_Aim of the task_. If a line in the data below holds the word "with", include it in the count. Give only the final number.

_Data extract_.
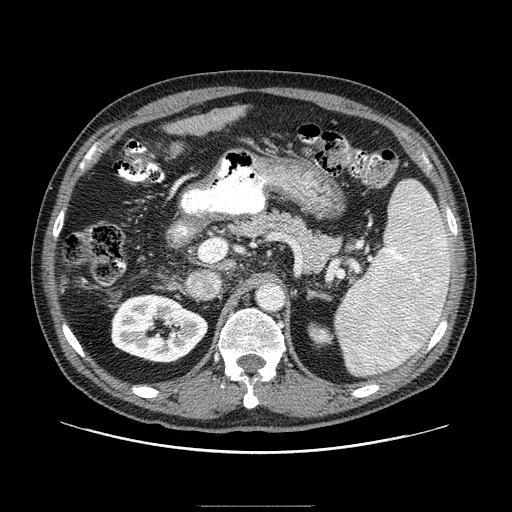
Contrast-enhanced abdominal CT (liver protocol), one axial slice. Slice 41 of 99 in the series (ordered by position). Reconstruction kernel STANDARD. 100 kVp. One of 2 acquisitions stored at this slice position. Soft-tissue window (W 400 / L 40 HU). 2.5 mm slice thickness. 512 × 512 image matrix, field of view 400 × 400 mm. From the clinical record (not read from this slice): diagnosis: hepatocellular carcinoma (patient treated with transarterial chemoembolisation; whether this scan precedes or follows treatment is not stated here); TNM stage (as recorded): Stage-II; Child-Pugh class: A.
Outlined on this slice (semi-automatically segmented with operator editing):
- liver parenchyma outside the tumour (the mass and vessels are separate outlines, so this box may not span the whole liver): bounding box (x1, y1, x2, y2) in pixels: (218, 106, 242, 124)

_Worked solution_. 2